The calculation formula for CNF pricing is usually:
CNF price = FOB price + ocean freight
The costs are mainly composed of the following costs:
- Cargo cost: including the production cost of the goods, packaging costs, etc.
- Transportation costs: including ocean freight, port fees, container rental fees, insurance costs of transportation vehicles, etc.
- Export customs clearance fees: The seller needs to pay export customs clearance, inspection and quarantine fees, etc.
- Additional costs: including loading fees, port fees at the destination port, etc.
Differences between CNF and Other Trade Terms
FOB (Free on Board)
The main difference between FOB and CNF is how much responsibility the seller bears for transportation costs and risks. Once the goods are loaded on the ship, the seller’s responsibility ends. The buyer bears all risks and must pay for transportation, insurance, and import taxes.
CIF (Cost, Insurance and Freight)
Both CNF and CIF are widely used in ocean shipping, but the main difference between the two is whether insurance is included. The seller bears the cost of the goods, the freight to the destination port, and the insurance during transportation. This provides more security for the buyer because the seller is responsible for insuring the goods.
EXW (Ex Works)
EXW (Ex Works) requires the buyer to bear most of the responsibilities compared to CNF. The buyer is responsible for picking up the goods from the seller and handling all aspects of shipping, export customs clearance, and insurance.
Frequently Asked Questions About CNF Shipping
Can I use CNF for air freight?
The CNF Incoterm is designed specifically for ocean freight or inland waterway shipping. If you are shipping goods by air, you should use other Incoterms such as CPT (Carriage Paid To) or CIP (Carriage and Insurance Paid To).
Does CNF Cover Unloading?
CNF does not cover unloading at the destination port. Once the goods arrive, the buyer must arrange and pay for any unloading costs.
Who chooses a freight forwarder for CNF shipping?
Since the seller is responsible for shipping the goods to the destination port, they usually choose a freight forwarder. However, the buyer can hire a freight forwarder to assist with customs clearance and transportation from the destination port to the final delivery location.

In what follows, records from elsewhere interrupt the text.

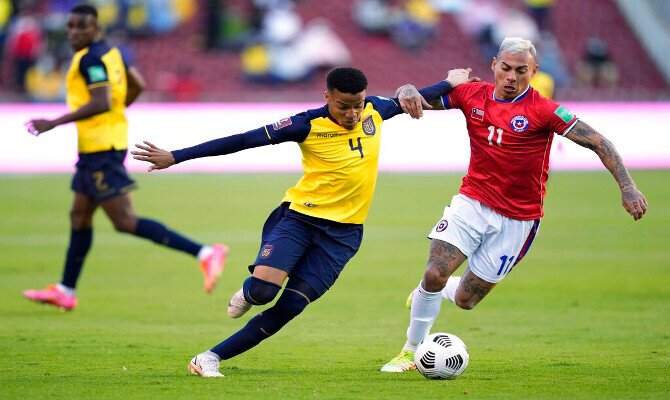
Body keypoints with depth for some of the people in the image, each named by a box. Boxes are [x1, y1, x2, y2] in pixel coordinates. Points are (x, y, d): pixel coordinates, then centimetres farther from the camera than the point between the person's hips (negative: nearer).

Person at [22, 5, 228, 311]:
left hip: (101, 149, -10)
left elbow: (101, 103, -27)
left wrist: (54, 123, -26)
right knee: (79, 217, 17)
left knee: (125, 222, -12)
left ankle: (204, 253, -20)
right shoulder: (109, 51, 12)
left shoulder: (90, 59, -17)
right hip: (97, 148, 10)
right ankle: (66, 291, 26)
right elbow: (137, 85, 20)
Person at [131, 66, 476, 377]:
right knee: (263, 289, -25)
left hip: (343, 232, 3)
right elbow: (245, 140, -14)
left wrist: (450, 83, 37)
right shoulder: (308, 125, -12)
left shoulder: (374, 111, 2)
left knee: (289, 307, -8)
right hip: (299, 216, -3)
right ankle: (247, 295, 14)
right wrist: (176, 157, -15)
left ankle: (211, 358, -1)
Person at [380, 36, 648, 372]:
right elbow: (421, 99, 5)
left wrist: (626, 186, -24)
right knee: (434, 274, -16)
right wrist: (409, 93, -20)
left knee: (465, 300, 2)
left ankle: (435, 290, 39)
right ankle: (411, 351, 5)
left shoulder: (543, 111, -15)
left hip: (517, 219, -2)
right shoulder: (472, 95, -3)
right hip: (472, 202, 2)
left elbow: (597, 142, -15)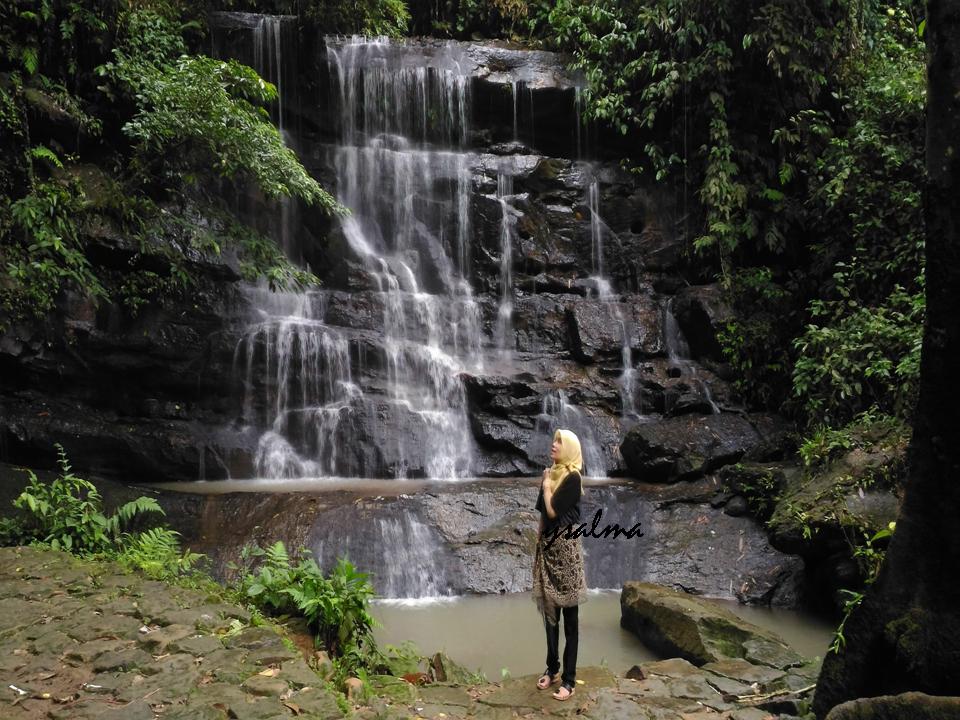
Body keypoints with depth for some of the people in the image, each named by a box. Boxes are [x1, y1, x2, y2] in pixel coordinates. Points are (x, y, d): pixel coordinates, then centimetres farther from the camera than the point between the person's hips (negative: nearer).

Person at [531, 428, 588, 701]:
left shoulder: (572, 477, -13)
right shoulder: (552, 474, 10)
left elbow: (553, 511, -19)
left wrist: (547, 486, -5)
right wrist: (540, 534, 14)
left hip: (565, 547, -7)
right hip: (547, 547, 7)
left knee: (569, 617, 1)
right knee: (549, 612, 14)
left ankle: (569, 679, 7)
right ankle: (552, 668, 27)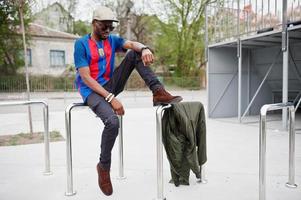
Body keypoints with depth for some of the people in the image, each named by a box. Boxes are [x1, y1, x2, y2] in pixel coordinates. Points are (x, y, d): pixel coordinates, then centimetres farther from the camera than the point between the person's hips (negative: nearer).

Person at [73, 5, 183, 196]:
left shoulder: (112, 40, 8)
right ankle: (104, 167, -7)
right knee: (113, 122, -33)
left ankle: (159, 93, -21)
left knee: (135, 54, -10)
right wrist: (111, 98, -26)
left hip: (110, 86, 5)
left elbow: (132, 44, -12)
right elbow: (86, 78, -16)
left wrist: (144, 48, -38)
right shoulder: (81, 44, -8)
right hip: (92, 91, -5)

Can I Add Variants to the CNF Incoterm?
It is possible to add variants to the CNF Incoterm. For example, you can negotiate additional terms such as insurance coverage or specific handling instructions (such as loading requirements). However, make sure all variants are clearly stated in the contract to avoid confusion.
Can CNF Work with Letters of Credit?
CNF can be used with Letters of Credit (LC). The seller must provide the bank with all necessary shipping documents, such as bills of lading, in order to receive payment according to the terms of the letter of credit.
As a common international trade term, understanding the differences between CNF terms and other trade terms will help you make more appropriate choices in cross-border transactions and ensure smooth transactions.